The CAA acknowledges that some pilots will also need to obtain an RT licence to access new Class D airspace, and the Class E+TMZ airspace if not equipped with a serviceable transponder.
The BGA issued this statement: “The BGA, working with gliding clubs and other GA organisations, has provided clear, accurate and compelling feedback throughout the TAG Farnborough ACP consultation process. Our views remain essentially unchanged.
“The BGA will carefully analyse the CAA decision letter and its implications and in due course will make a detailed statement.”
The CAA statement
An airspace change proposal by TAG Farnborough Airport has been largely approved by the UK Civil Aviation Authority (CAA). The Airport’s request for the introduction of Class D airspace in its surrounding area will be met – subject to some significant concessions to the general aviation community.

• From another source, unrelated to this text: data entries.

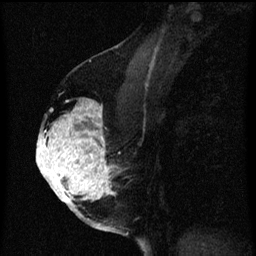
Breast MRI (dynamic contrast-enhanced), one sagittal slice. Dynamic contrast-enhanced series, image 2 of 3 at this slice position (ordered by acquisition). 1.5 T. TE 4.2 ms, TR 8 ms. 2 mm slice thickness. 256 × 256 image matrix, field of view 180 × 180 mm. Patient: female, 56 years.
Annotated regions visible in this slice (semi-automatically segmented with operator editing):
- analysis volume of interest (the breast-tissue region the enhancement analysis was run in; not a lesion): bounding box [x1, y1, x2, y2] px = [40, 100, 121, 205]
- tumour enhancement mask (voxels above the 70 % enhancement threshold inside the analysis volume of interest): [40, 100, 117, 205]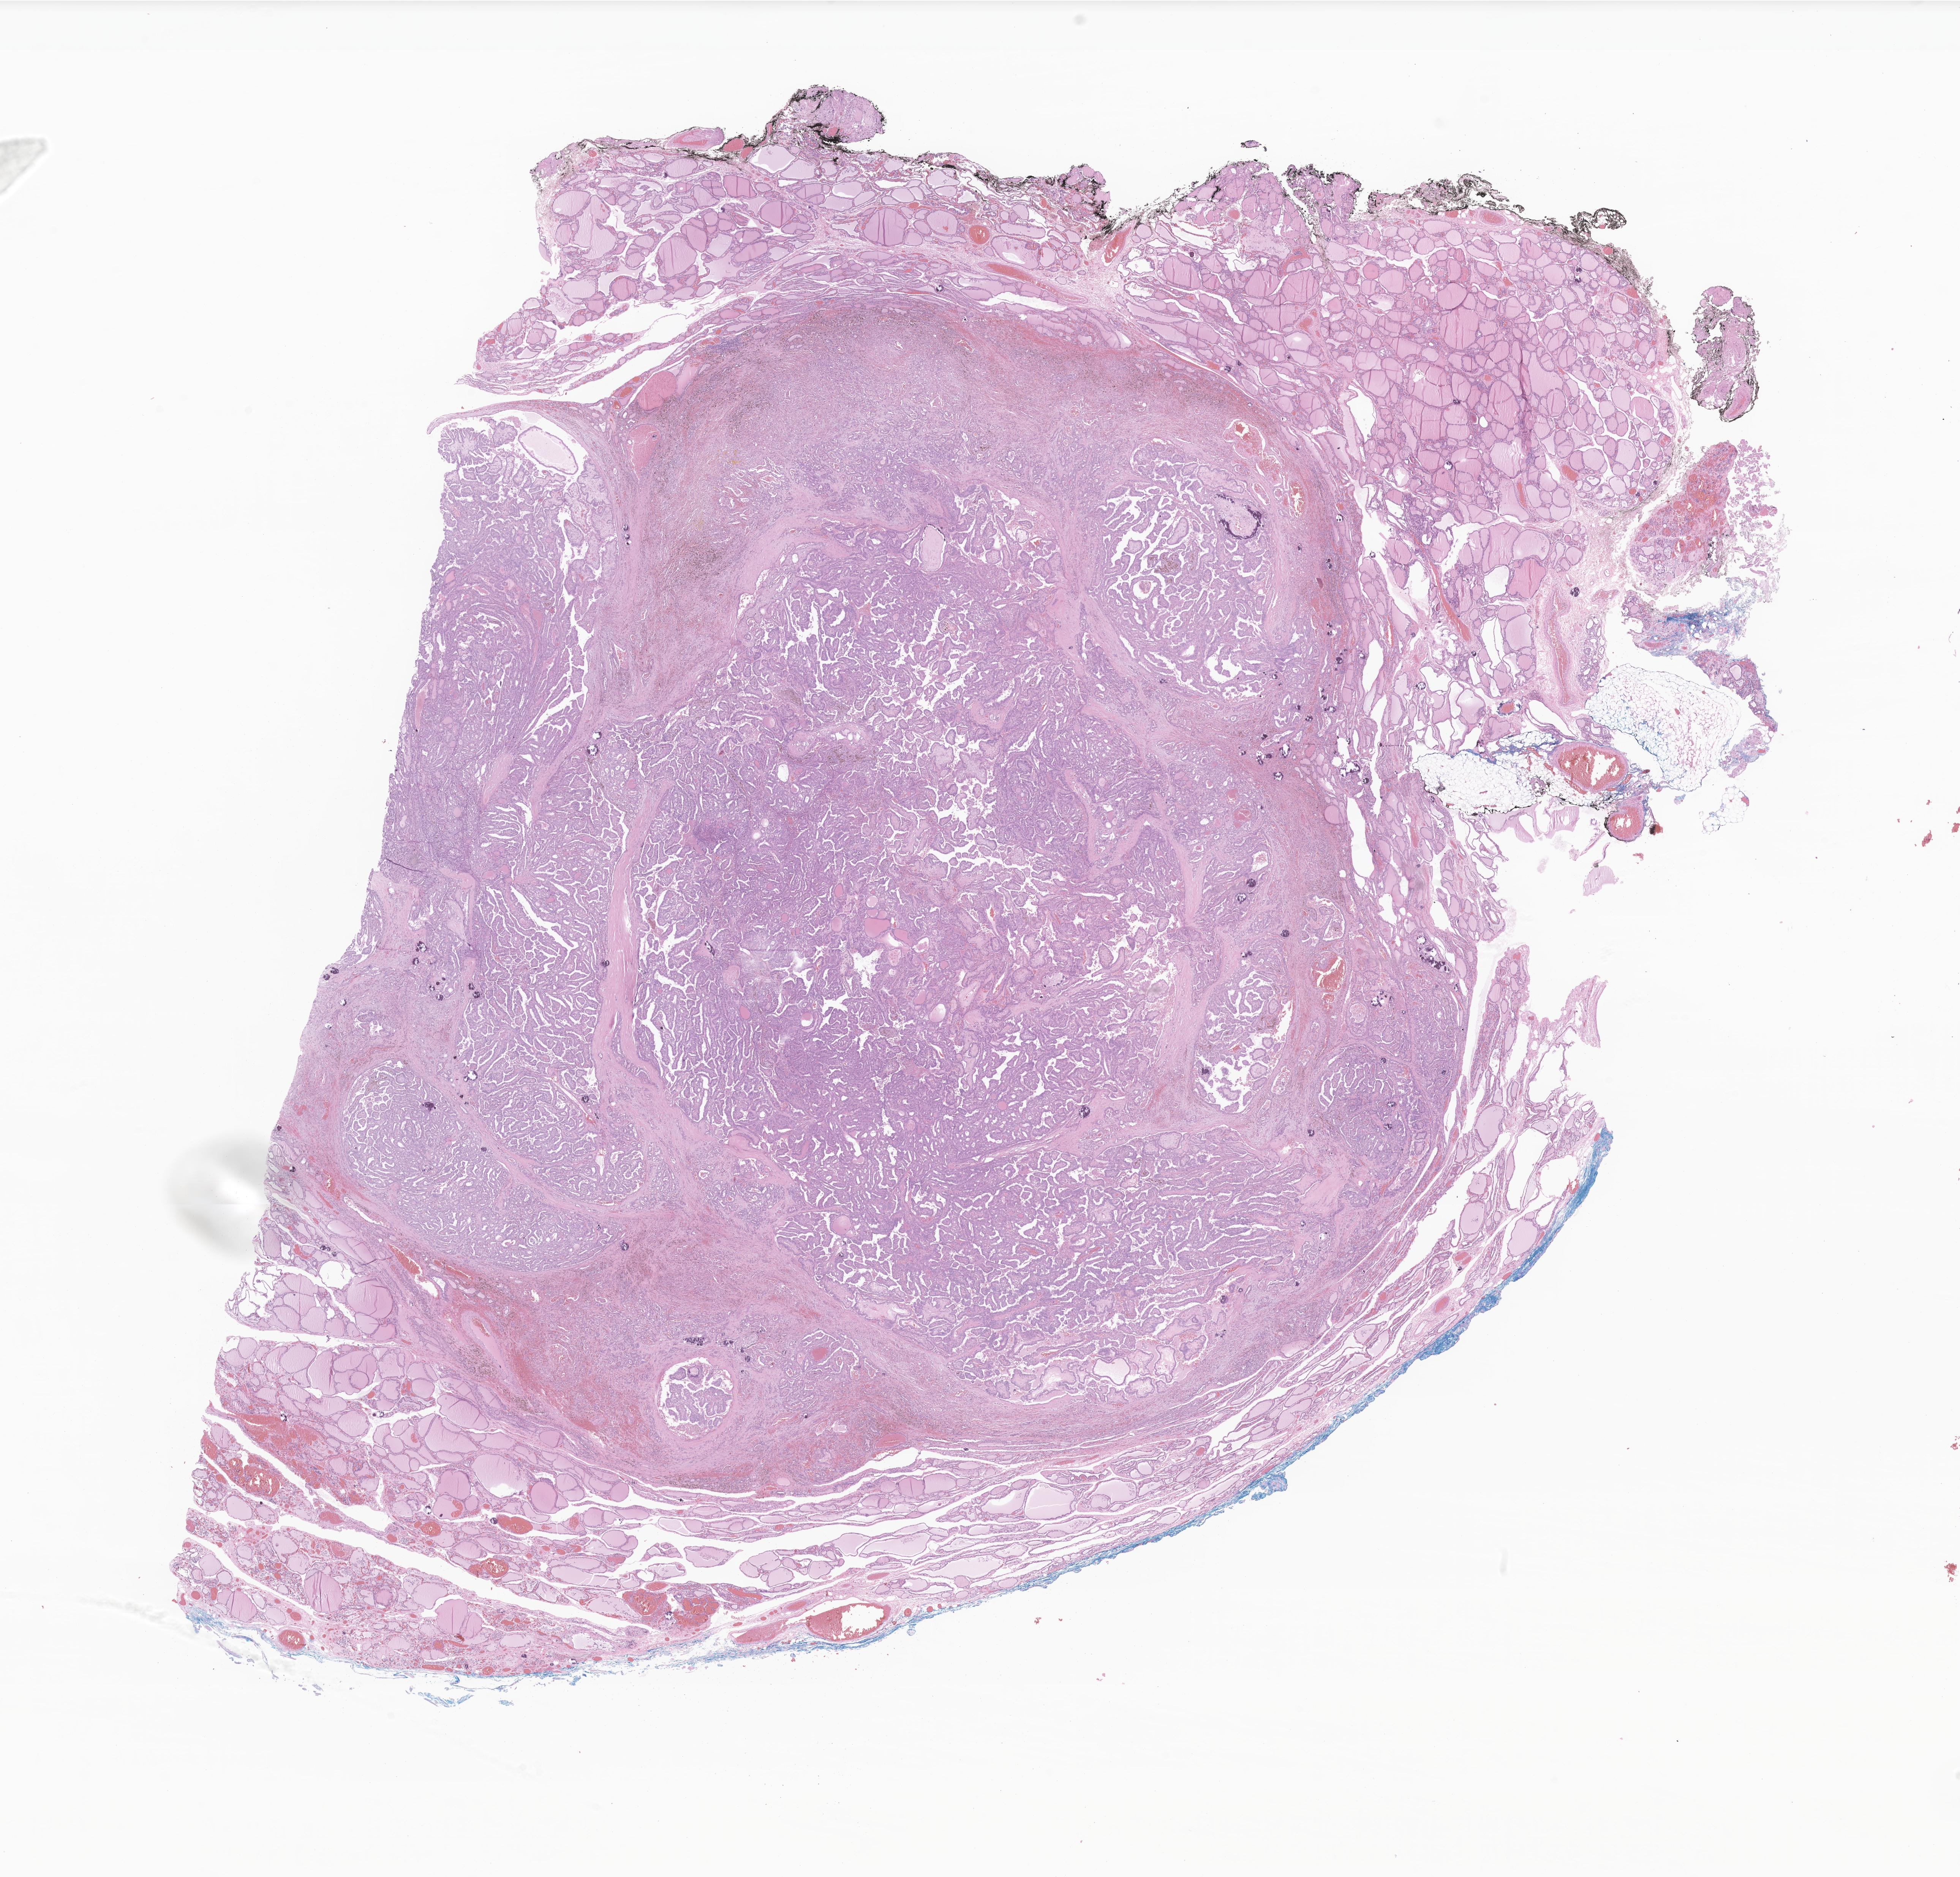
Whole-slide image, hematoxylin and eosin (H&E) stain of tumor tissue from the thyroid — shown as a low-resolution overview of the whole scanned area (about 21.8 x 20.8 mm); formalin-fixed paraffin-embedded section. Patient female; age 200 months (16 years 8 months).
- diagnosis (ICD-O-3 morphology term): Carcinoma, NOS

The CAA said that given the increase in business aviation at Farnborough Airport, there was a material safety case for introducing controlled airspace around the airport, to create a known traffic environment.
However, to accommodate the needs of other airspace users, two airspace blocks to the southwest and south of the airport will be classified as Class E, not Class D.
These blocks will be notified as ‘Transponder Mandatory Zones’ (TMZ), allowing access for aircraft without the need for air traffic control clearance – providing they are equipped with a transponder.
Radio equipped aircraft that lack a serviceable transponder may still be able to access these blocks through local arrangement with Farnborough air traffic control. ADS-B devices will be accepted once considered fully interoperable with ground-based safety systems.
Farnborough will also be required to collaborate on reasonable access arrangements for gliders in three further Class D airspace blocks in the vicinity of RAF Odiham and Lasham Airfield.
Jon Round, Head of Airspace at the CAA, said, “This has been a long and complicated application and we respect the concerns of some sections of the GA community who have opposed it. However, we believe there is a very real safety case for creating a known traffic environment in the vicinity of Farnborough Airport to protect all airspace users.”
The CAA said that the new airspace, which will become operational in 2019, is the minimum necessary to contain the international requirements for new performance-based navigation flight procedures being introduced at Farnborough Airport.
TAG Farnborough has to advise the CAA by 18 July 2018 whether it accepts the revised proposal.